Hikmah Diam pada Saat yang Tepat
            Dikisahkan bahwa ada seorang lelaki miskin yang mencari nafkahnya hanya dengan mengumpulkan kayu bakar lalu menjualnya di pasar. Hasil yang ia dapatkan hanya cukup untuk makan. Bahkan, kadang-kadang tak cukup untuk memenuhi kebutuhannya. Tetapi, ia terkenal sebagai orang yang sabar.
Pada suatu hari, seperti biasanya ia pergi ke hutan untuk mengumpulkan kayu bakar. Setelah cukup lama ia berhasil mengumpulkan sepikul kayu bakar. Ia lalu memikulnya di pundak sambil berjalan menuju ke pasar. Setibanya di pasar ternyata orang-orang sangat ramai dan agak berdesakan. Karena khawatir orang-orang akan terkena ujung kayu yang agak runcing, ia lalu berteriak, “minggir…minggir! Kayu bakar mau lewat!”
Orang-orang pada minggir memberinya jalan agar mereka tidak terkena ujung kayu. Sementara, ia terus berteriak mengingatkan orang. Tiba-tiba lewat seorang bangsawan kaya raya lewat di hadapannya tanpa memperdulikan peringatannya. Kontan saja ia kaget sehingga tak sempat menghindarinya.  Akibatnya, ujung kayu bakarnya itu tersangkut di baju bangsawan itu dan merobeknya. Bangsawan itu langsung marah-marah kepadanya, dan tak menghiraukan keadaan si penjual kayu bakar itu. Tak puas dengan itu, ia kemudian menyeret lelaki itu ke hadapan hakim. Ia ingin menuntut ganti rugi atas kerusakan bajunya.
Sesampai di hadapan hakim, orang kaya itu lalu menceritakan kejadiannya serta maksud kedatangannya menghadap dengan si lelaki itu. Hakim itu lalu berkata, “Mungkin ia tidak sengaja,” Bangsawan itu membantah. Sementara si lelaki itu diam saja seribu bahasa. Setelah mengajukan beberapa kemungkinan yang selalu dibantah oleh bangsawan itu, akhirnya lelaki mengajukan pertanyaan kepada lelaki tukang kayu bakar itu. Namun, setiap lelaki itu bertanya ia tak menjawab sama sekali, ia tetap diam. Setelah beberapa pertanyaan yang tak dijawabnya berlalu, sang hakim akhirnya berkata pada bangsawan itu, “Mungkin orang ini bisu, sehingga ia tak bisa memperingatkanmu ketika di pasar tadi.”
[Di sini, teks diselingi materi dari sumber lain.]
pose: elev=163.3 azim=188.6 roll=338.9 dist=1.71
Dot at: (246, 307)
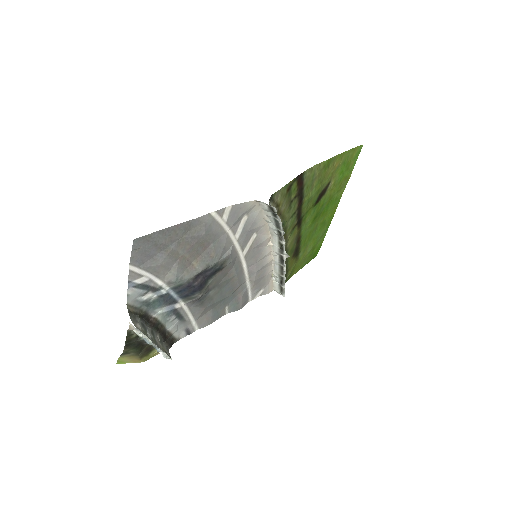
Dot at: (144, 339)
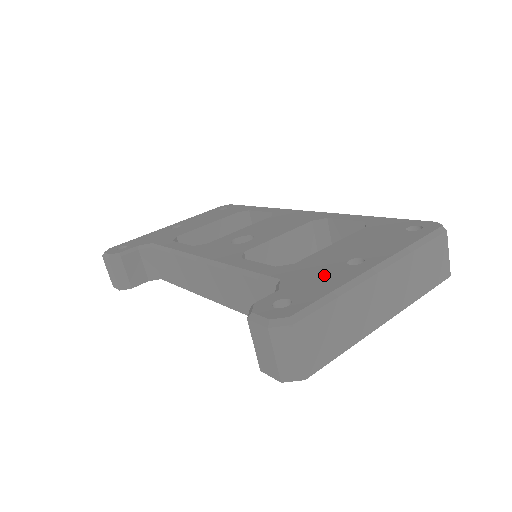
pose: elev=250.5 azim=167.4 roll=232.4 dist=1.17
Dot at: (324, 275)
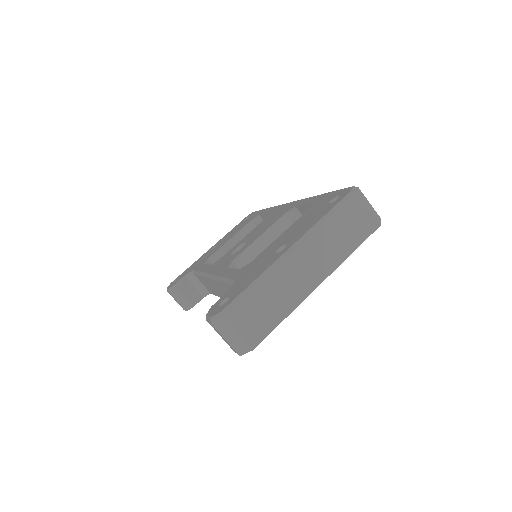
Dot at: (258, 268)
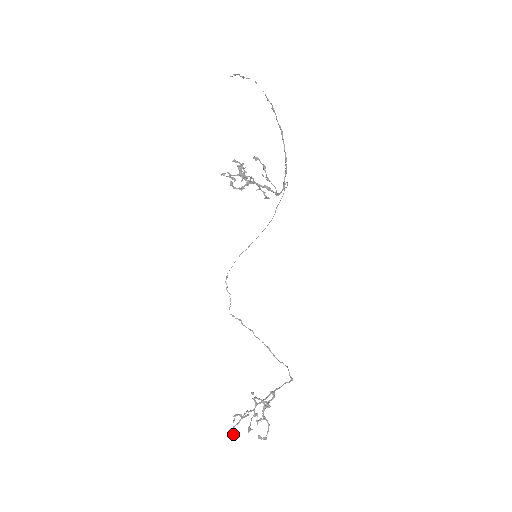
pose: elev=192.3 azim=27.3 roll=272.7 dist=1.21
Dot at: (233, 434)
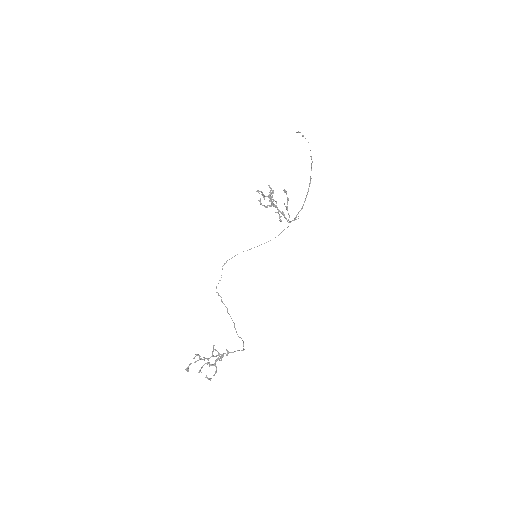
Dot at: (188, 368)
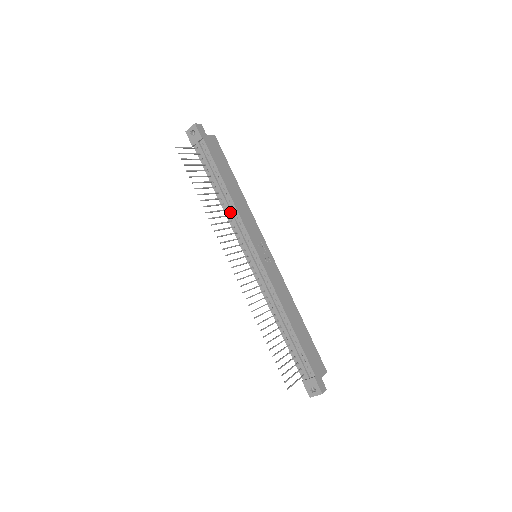
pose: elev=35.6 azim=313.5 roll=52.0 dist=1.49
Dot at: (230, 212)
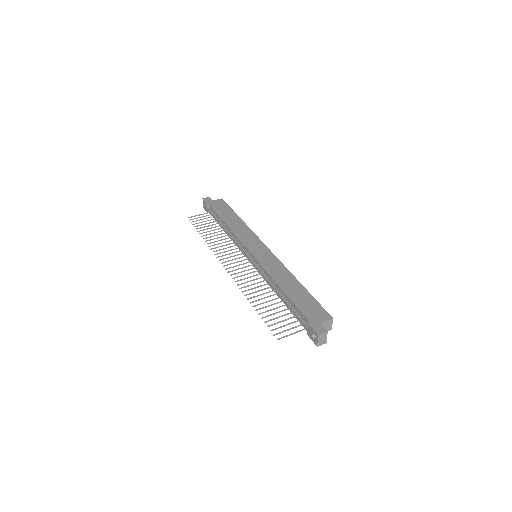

Bangsawan itu agak geram mendengar perkataan hakim itu. Ia lalu berkata, “Tidak mungkin! Ia tidak bisu wahai hakim. Aku mendengarnya berteriak di pasar tadi. Tidak mungkin sekarang ia bisu!” dengan nada sedikit emosi. “Pokoknya saya tetap minta ganti,” lanjutnya.
Dengan tenang sambil tersenyum, sang hakim berkata, “Kalau engkau mendengar teriaknnya, mengapa engkau tidak minggir? Jika ia sudah memperingatkanmu, berarti ia tidak bersalah. Anda yang kurang memperdulikan peringatannya.”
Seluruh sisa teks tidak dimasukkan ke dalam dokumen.